As 67.000 seções eleitorais abriram às 7h (23h30 de quinta em Brasília). O número de urnas aumentou 7% neste ano, e o horário de votação foi ampliado até meia-noite (podendo ser prorrogado por mais duas horas) para evitar as aglomerações e respeitar as normas sanitárias para a pandemia. Esse horário tão dilatado exigiu a suspensão do toque de recolher que estava vigente entre 22h e 4h em Teerã e outras cidades marcadas em vermelho pelo nível de incidência do coronavírus.
Os principais candidatos são Ebrahim Raisi, o ultraconservador chefe do Poder Judiciário, e, num distante segundo lugar, Abdolnaser Hemmati, um moderado que até sua aprovação como candidato era o presidente do Banco Central. Apesar do apoio de última hora de alguns dirigentes reformistas a Hemmati, sua única chance de vitória é se Raisi não chegar a 50% dos votos válidos. Num eventual segundo turno, ele poderia tentar mobilizar os mais céticos para frear um rival visto como o favorito do regime.
Operação logística
Junto da eleição presidencial ―a 13ª da história da República Islâmica, fundada em 1979―também ocorreram eleições municipais. Trata-se de uma complexa operação logística no Irã, um país quase do tamanho do Amazonas e uma população de 83 milhões. O processo exige a mobilização de 1,5 milhão de pessoas, entre funcionários eleitorais e forças de segurança. Mas a coreografia está bastante ensaiada após quatro décadas de sucessivas convocações. A jornada começa com o voto do líder supremo, em uma mesquita anexa à sua residência no bairro de Jamaran, na zona norte da capital iraniana. Depois, irão votando os candidatos, de forma escalonada, para que possam aparecer ao vivo na televisão.
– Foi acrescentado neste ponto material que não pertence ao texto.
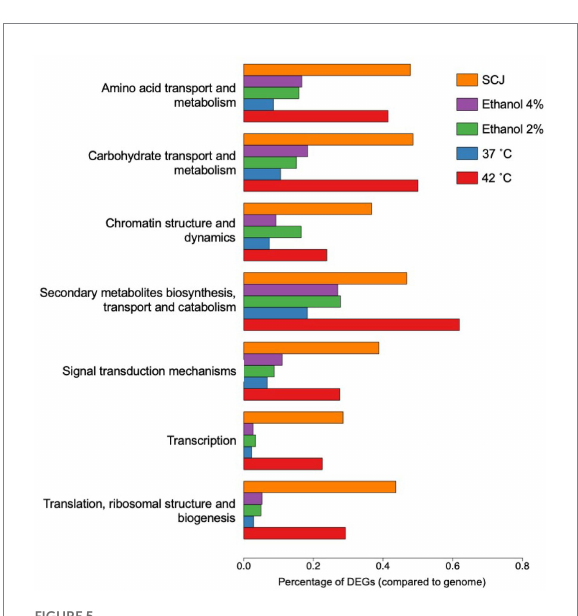
FIGURE 5 Eukaryotic orthologous groups (KOG) selected for TFBS finding. Percentage of DEGs compared to the total number of genes in the R. toruloides genome for each condition are shown as annotated using KOG. These are the most relevant conditions with the greatest amount of DEGs and were selected for further analysis. The remaining KOG annotations are shown in Supplementary Figure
Menos certo é o voto dos iranianos comuns, decepcionados com a falta de diversidade ideológica entre os candidatos e desalentados pela crise econômica. No último ano, a pandemia somou-se à má gestão histórica de seus dirigentes e às sanções reafirmadas pelos Estados Unidos como resultado de Donald Trump ter abandonado o acordo nuclear em 2018.
“Compreendemos que o problema não é o Governo, e sim o regime. Que mude o presidente ou os membros do Parlamento, isso não soluciona a corrupção que corrói todo o sistema”, afirma um profissional da saúde que sonha em emigrar.
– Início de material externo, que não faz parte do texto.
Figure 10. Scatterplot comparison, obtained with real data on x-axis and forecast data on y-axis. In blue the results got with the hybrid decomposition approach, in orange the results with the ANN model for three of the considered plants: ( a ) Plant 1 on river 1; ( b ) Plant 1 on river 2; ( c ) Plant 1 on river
A “democracia religiosa”, como os dirigentes qualificam o peculiar sistema iraniano, conta com uma dupla estrutura institucional, em que os ocupantes de cargos eletivos têm suas responsabilidades limitadas por outros dirigentes, estes designados. As competências do presidente são mais semelhantes às de um primeiro-ministro em um sistema presidencialista, cuja máxima autoridade política e espiritual é o líder supremo.
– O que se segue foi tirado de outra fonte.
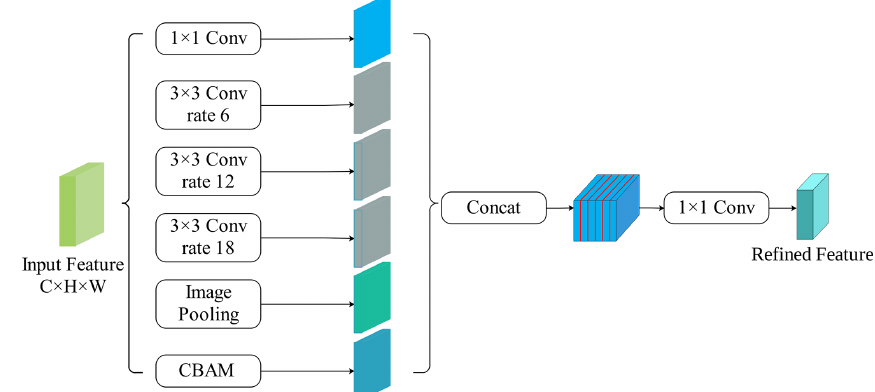
Figure 4. Structure of Attention ASPP.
Então por que o interesse do regime em que Raisi seja eleito? Como o aiatolá Khamenei já completou 82 anos, é de se esperar que venha a ser substituído durante os oito anos de mandato que um presidente pode exercer. Nesse caso, ele integraria a trinca que constitui o Conselho de Liderança (junto com o chefe do Poder Judiciário e um clérigo graduado) encarregado da transição até a eleição de um novo líder supremo. Alguns analistas veem Raisi como um possível sucessor do Khamenei, que também foi presidente antes de ser designado líder supremo, mas, dado o desgaste que uma passagem pelo Governo acarreta, a presidência pode se tornar uma maçã envenenada para ele.